*** Opening of Selected text ***
I come back again to my concerns. How do we re-educate a youthful population, a multitude of millennial lads who won’t wear belts on their trousers, and girls who won’t wear panties on certain days? How do we use education and parenting to tackle a growing alcohol/drugs abuse issue that the Marlian nation represents? How do we deal with a growing population of young persons with zero manners, poor cultural and traditional values?

For a generation that watch as their leaders plunder, loot and squander collective resources that should be used to better the society, it is not surprising that they find solace in the falsehood of lifestyles propagated in the lyrics of music they listen to and the celebrities they model their lives after. So, the  same group tell you that education is a scam.  How do we deliberately and intentional nip in the bud this growing generation through re-education? Is there a template which directs us at improving the quality and effectiveness of education, training, and continuous professional development for teachers and other members of the education workforce which includes parents?
*** Close of Selected text ***
*** Opening of Information supplied ***
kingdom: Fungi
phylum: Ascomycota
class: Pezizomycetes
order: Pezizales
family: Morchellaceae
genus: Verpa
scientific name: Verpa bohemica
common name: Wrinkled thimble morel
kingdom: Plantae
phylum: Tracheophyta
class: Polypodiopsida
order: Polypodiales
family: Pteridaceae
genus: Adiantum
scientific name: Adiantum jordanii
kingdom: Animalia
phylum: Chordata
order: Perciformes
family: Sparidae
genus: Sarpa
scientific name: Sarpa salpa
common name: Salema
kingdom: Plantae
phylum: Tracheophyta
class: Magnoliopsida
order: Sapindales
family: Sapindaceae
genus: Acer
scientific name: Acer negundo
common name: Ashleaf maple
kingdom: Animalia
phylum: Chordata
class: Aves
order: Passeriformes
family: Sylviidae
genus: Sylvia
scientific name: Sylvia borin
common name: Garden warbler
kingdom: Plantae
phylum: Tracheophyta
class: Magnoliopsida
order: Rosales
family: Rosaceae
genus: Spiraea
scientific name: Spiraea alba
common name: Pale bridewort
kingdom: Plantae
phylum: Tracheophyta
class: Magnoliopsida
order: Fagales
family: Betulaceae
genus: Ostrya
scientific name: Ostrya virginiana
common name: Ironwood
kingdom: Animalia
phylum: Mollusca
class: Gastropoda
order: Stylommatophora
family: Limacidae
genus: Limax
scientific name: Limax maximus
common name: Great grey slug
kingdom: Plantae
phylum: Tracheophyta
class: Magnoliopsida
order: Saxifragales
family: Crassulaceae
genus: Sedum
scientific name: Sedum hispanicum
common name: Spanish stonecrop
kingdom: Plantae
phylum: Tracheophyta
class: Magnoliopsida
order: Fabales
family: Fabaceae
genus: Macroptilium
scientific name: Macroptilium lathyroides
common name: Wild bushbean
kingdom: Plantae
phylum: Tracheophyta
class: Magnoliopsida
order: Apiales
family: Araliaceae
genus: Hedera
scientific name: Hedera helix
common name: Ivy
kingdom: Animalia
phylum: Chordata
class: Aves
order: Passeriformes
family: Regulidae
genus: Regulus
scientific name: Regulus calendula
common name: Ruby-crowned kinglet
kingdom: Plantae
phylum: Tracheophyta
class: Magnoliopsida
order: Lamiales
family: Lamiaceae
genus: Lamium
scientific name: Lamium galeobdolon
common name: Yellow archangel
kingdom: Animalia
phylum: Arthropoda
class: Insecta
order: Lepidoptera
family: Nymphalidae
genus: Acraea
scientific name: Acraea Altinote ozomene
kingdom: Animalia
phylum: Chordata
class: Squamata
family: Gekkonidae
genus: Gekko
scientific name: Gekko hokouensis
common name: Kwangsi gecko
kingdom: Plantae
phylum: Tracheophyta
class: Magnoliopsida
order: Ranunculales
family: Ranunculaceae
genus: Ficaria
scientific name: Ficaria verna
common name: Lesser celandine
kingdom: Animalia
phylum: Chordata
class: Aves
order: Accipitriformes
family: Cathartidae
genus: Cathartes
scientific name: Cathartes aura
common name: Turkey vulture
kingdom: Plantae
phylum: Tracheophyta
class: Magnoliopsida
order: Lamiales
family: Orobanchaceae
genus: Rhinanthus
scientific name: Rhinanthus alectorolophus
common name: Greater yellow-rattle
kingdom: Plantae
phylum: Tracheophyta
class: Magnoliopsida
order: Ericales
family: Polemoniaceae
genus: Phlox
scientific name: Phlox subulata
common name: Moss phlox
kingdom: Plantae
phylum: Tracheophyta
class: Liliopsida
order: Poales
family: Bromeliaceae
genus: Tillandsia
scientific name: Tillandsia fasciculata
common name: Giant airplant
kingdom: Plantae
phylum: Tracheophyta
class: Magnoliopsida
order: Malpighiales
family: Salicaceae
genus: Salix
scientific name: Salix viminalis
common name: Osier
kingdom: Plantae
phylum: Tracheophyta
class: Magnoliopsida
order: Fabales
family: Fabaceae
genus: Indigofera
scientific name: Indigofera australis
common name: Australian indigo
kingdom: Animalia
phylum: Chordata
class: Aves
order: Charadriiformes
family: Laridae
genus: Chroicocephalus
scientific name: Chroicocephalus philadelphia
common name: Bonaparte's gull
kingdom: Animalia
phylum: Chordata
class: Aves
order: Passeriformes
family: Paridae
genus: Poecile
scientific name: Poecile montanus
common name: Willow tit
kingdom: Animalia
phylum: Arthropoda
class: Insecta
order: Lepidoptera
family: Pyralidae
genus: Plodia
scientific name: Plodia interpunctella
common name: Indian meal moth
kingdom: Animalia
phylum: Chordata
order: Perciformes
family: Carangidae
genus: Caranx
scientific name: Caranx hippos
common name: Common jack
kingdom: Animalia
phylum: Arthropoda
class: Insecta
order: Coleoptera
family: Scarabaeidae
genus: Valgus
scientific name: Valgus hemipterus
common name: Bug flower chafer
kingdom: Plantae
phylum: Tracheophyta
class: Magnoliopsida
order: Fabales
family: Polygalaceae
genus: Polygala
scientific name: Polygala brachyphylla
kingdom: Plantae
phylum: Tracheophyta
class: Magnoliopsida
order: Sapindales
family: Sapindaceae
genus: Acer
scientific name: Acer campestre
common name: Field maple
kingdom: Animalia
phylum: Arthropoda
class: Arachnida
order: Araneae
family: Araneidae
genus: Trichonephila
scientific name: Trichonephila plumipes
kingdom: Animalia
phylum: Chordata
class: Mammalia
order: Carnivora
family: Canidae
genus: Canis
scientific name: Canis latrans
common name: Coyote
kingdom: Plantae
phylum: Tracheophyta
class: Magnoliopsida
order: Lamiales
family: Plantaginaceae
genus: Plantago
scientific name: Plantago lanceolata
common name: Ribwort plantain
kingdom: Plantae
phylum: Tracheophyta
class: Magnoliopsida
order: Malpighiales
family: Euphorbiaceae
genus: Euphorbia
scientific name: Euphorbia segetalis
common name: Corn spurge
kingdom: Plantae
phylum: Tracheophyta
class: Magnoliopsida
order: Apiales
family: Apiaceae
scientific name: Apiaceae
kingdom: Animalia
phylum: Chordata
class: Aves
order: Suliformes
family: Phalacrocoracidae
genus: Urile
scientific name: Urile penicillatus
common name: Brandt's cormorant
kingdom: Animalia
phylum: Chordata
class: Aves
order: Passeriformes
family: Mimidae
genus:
*** Close of Information supplied ***
Task set:
**A.** From the passage on re-educating youth, copy the part that begins at the words "For a generation" and stops after the words "which includes parents?".
**B.** Answer these questions from the passage on re-educating youth:
(i) What do the millennial lads refuse to wear on their trousers?
(ii) What does the same group say education is?
(iii) Besides teachers, who is named as part of the education workforce?

Written responses:
**A.**
For a generation that watch as their leaders plunder, loot and squander collective resources that should be used to better the society, it is not surprising that they find solace in the falsehood of lifestyles propagated in the lyrics of music they listen to and the celebrities they model their lives after. So, the  same group tell you that education is a scam.  How do we deliberately and intentional nip in the bud this growing generation through re-education? Is there a template which directs us at improving the quality and effectiveness of education, training, and continuous professional development for teachers and other members of the education workforce which includes parents?

**B.**
(i) Belts
(ii) A scam
(iii) Parents